Instruction:
Return everything from the start of the entries below down through the line that contains "genus: Bucorvus", word for word and including that line.
───── Working data
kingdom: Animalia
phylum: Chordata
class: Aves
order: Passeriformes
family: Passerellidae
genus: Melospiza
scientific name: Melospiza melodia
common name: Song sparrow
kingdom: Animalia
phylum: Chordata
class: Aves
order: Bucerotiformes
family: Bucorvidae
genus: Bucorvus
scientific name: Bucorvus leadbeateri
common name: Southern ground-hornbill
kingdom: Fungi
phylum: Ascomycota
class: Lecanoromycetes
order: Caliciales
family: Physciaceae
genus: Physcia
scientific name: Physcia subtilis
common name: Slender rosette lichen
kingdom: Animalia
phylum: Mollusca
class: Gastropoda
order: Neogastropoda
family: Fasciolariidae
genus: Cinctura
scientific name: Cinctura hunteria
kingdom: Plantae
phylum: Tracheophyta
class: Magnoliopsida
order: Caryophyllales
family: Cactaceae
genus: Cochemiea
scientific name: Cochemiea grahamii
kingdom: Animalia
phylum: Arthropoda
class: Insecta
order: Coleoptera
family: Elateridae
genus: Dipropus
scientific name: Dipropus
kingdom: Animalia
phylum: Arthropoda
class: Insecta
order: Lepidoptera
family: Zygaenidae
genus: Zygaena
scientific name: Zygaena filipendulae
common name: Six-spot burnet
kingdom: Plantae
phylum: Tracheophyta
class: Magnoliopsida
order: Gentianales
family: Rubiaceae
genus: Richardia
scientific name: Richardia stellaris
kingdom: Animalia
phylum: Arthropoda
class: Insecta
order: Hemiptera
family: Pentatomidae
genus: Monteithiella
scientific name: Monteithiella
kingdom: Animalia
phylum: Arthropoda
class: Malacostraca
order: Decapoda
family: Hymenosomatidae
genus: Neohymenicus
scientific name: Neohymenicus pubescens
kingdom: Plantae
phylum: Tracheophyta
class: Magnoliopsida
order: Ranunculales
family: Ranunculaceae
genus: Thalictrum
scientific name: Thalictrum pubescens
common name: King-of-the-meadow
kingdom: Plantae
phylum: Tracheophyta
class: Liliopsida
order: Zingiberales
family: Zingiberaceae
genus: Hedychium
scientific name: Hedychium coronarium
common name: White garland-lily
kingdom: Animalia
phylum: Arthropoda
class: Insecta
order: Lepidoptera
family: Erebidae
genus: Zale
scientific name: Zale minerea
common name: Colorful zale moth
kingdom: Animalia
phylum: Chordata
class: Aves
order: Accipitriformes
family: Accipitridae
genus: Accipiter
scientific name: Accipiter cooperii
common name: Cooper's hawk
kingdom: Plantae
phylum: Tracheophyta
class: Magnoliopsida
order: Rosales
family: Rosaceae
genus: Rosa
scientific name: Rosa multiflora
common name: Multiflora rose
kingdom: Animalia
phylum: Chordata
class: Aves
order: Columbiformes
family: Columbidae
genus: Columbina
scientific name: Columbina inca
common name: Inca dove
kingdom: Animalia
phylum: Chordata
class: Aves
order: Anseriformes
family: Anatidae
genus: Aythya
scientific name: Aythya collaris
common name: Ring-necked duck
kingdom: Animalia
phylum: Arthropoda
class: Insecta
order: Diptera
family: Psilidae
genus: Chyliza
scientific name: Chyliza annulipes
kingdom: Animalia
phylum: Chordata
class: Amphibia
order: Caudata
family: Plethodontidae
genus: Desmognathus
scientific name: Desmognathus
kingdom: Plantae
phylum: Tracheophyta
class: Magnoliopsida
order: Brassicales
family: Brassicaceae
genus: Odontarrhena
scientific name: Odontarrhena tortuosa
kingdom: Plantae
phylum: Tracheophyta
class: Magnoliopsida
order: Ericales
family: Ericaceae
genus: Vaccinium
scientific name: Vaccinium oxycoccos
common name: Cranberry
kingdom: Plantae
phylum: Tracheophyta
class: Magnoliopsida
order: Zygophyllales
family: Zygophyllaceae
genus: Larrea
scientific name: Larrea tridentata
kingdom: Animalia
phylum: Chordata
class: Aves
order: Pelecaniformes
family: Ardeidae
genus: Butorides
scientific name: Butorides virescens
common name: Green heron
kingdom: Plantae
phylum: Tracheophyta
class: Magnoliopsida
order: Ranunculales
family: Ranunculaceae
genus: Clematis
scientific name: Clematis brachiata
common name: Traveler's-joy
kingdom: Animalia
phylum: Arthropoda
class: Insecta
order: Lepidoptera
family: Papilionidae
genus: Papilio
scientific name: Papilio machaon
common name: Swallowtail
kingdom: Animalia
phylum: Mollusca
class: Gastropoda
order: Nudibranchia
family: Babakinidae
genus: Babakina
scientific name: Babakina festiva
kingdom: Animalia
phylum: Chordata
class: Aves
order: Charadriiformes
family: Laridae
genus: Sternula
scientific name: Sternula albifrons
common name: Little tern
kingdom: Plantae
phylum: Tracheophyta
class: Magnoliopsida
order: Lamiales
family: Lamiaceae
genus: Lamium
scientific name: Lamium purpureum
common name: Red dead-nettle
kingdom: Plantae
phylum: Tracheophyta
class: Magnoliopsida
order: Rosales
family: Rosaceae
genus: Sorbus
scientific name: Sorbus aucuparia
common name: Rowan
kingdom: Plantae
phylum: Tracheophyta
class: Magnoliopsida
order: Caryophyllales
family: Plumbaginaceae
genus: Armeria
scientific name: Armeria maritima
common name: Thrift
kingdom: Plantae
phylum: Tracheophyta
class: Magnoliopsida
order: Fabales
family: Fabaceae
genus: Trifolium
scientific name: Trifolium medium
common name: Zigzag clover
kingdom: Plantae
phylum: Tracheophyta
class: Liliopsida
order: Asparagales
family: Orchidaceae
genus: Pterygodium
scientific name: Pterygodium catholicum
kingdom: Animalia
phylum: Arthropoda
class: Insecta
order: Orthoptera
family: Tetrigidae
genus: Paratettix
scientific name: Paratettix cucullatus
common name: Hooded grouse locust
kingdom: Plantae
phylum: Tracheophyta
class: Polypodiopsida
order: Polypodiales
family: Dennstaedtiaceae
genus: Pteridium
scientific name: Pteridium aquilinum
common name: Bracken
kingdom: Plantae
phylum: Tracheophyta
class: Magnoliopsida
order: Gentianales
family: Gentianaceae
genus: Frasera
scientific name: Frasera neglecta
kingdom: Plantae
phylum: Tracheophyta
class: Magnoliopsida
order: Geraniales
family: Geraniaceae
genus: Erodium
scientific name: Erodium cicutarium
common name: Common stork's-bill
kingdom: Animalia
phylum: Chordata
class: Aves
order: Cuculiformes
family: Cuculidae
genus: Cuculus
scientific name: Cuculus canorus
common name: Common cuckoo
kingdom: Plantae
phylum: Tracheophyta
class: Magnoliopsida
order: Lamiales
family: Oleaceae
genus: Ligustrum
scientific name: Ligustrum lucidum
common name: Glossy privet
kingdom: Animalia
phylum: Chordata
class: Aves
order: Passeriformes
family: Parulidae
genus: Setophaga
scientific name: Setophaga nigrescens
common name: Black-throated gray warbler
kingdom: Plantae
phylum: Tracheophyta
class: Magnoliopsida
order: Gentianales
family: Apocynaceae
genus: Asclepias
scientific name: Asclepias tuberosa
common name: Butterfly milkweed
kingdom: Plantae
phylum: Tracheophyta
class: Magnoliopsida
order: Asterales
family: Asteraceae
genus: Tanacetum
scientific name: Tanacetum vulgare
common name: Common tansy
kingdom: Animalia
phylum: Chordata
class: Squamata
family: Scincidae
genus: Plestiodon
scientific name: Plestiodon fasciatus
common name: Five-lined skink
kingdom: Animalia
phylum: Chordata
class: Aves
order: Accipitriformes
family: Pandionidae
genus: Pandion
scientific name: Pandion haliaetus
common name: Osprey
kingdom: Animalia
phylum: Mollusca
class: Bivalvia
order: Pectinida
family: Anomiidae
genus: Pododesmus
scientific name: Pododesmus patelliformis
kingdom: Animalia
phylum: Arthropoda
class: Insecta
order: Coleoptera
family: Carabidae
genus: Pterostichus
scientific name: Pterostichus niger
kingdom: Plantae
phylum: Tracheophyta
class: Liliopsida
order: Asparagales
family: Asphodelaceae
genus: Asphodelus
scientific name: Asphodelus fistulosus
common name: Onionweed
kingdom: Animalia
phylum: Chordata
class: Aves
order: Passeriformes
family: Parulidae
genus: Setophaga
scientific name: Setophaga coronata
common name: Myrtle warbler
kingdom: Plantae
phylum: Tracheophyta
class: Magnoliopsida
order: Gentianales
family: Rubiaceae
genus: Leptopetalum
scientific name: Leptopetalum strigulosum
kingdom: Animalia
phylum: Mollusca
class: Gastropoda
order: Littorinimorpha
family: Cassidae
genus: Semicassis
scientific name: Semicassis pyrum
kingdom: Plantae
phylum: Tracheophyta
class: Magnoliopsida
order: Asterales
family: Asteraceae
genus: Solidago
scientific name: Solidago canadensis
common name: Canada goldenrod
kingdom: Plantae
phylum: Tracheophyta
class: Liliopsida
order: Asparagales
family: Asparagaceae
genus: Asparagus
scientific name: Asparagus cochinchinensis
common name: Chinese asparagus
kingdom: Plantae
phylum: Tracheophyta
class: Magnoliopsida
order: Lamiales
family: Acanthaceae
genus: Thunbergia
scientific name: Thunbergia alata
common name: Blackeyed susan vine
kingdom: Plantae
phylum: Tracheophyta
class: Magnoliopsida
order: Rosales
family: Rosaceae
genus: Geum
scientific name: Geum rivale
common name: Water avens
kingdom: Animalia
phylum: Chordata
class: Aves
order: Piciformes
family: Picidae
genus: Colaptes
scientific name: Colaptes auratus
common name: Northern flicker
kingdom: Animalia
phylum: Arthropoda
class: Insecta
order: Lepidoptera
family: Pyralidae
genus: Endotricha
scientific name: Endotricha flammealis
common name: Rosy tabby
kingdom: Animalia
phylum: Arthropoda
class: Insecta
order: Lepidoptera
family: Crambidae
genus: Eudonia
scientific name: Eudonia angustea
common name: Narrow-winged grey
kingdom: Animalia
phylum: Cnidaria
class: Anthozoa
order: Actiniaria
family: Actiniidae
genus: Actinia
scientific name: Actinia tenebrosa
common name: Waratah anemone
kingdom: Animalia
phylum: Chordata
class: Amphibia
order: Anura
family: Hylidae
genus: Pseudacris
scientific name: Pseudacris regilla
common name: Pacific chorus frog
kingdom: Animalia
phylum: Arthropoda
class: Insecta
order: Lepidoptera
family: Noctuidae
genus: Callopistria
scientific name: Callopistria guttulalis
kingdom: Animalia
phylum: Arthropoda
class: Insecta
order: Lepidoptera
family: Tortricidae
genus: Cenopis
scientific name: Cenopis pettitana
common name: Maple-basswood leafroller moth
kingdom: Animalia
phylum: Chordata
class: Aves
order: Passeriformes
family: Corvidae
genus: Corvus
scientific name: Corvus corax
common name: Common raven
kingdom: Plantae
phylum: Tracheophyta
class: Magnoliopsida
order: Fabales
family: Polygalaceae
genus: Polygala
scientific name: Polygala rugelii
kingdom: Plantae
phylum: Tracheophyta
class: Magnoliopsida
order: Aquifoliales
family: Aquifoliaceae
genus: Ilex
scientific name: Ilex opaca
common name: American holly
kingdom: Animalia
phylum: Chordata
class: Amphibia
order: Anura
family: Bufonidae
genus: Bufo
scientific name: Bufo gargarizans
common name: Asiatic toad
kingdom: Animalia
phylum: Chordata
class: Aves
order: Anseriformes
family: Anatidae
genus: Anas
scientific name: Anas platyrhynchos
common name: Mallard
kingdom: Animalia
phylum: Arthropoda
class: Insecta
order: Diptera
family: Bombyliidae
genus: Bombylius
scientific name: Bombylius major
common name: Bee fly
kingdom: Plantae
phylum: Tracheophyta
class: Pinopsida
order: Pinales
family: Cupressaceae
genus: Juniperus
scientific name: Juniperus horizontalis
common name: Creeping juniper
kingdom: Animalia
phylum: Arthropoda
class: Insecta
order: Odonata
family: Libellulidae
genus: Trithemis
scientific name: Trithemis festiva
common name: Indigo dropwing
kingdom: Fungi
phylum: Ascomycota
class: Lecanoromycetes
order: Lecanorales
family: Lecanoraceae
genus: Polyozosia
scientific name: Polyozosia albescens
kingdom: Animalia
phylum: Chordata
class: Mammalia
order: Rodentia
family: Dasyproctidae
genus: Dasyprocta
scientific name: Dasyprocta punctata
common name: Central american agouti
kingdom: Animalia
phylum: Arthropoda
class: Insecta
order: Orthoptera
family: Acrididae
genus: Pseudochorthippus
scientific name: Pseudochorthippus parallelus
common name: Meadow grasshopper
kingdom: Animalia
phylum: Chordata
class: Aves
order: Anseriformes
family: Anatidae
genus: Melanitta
──────────
Task solution:
kingdom: Animalia
phylum: Chordata
class: Aves
order: Passeriformes
family: Passerellidae
genus: Melospiza
scientific name: Melospiza melodia
common name: Song sparrow
kingdom: Animalia
phylum: Chordata
class: Aves
order: Bucerotiformes
family: Bucorvidae
genus: Bucorvus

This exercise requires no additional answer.